Quantifying soluble inflammatory factors in common marmoset (Callithrix jacchus) plasma
MBSC Ballroom Poster # 605 - U
Quantifying soluble inflammatory factors in common marmoset (Callithrix jacchus) plasma
Donald DJ Rogers1, Aliyah Jabenis1, Mackenzie Conrin1,2, Shivdeep S. Hayer1,2, Haley R. Hassenstab2, Noel D. Johnson3,
Jonathan B. Clayton1,2,4, and Paul W. Denton1
1Department of Biology, University of Nebraska at Omaha
2Callitrichid Research Center, University of Nebraska at Omaha
3Department of Comparative Medicine, University of Nebraska Medical Center
4Nebraska Food for Health Center, University of Nebraska-Lincoln
Background
The complex interaction between the gut, the brain, and the immune system is believed to influence depression.
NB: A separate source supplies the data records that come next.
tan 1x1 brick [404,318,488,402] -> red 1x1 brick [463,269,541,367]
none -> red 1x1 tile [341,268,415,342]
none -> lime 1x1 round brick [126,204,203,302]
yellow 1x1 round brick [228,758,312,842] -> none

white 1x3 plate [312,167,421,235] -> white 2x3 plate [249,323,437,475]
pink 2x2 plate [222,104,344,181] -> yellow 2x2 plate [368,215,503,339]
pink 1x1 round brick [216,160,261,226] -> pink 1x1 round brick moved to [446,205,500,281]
Thus, this gut/brain/immune axis is important and should be carefully examined, particularly in the context of clinical interventions that can alter one or more components of this axis. Specifically, antibiotics can change the gut microbiome which can, in turn, change the brain’s chemical state and, potentially, lead to onset of depression. To study this in humans is more difficult than in animal models. For this reason, we are working with the UNO marmoset colony to decipher impacts of antibiotics on emotional states. Because immune communication is a bedrock of the gut/brain/immune axis and many immune communication molecules are inflammatory signals, we needed to develop an approach that can show the range and intensity of expression. This project focuses on developing a reliable approach for measuring soluble marmoset inflammatory molecules (e.g., cytokines, chemokines).
Methods
To detect and quantify immune analytes present in marmoset blood samples (UNO Callitrichid Research Center), we are utilizing electrochemiluminescent multiplex analysis according to the manufacturer’s instruction (Mesoscale Diagnostics). To obtain sample for analyses, we first isolate peripheral blood mononuclear cells (PBMCs) from whole blood. Next, we stimulate the PBMCs to produce inflammatory analytes. For this, we employed multiple stimulation strategies: cell activation cocktail (CAC), mixed lymphocyte reaction (MLR), or lipopolysaccharide stimulation (LPS). Culture supernatants were evaluated in the multiplex assay. The data was then analyzed through Microsoft Excel using techniques provided by Mesoscale Diagnostics.
Results
Our preliminary data showed that the assay we used, which was designed for human analyte detection, was cross-reactive for 5 out of 10 marmoset inflammatory analytes analyzed. The marmoset analytes that can be detected are IFN-g, IL-13, IL-1B, IL-4, and IL-8. These are our focus going forward.
Discussion
Our main goal in this project is to be able to link behavioral observations to inflammatory analyte levels. To help achieve this goal, our next steps are to validate that marmoset inflammatory analyte detection remains consistent when the cytokines are present in marmoset plasma as the biological matrix. When that is complete, we will have an experimental framework that will help us achieve our project goal.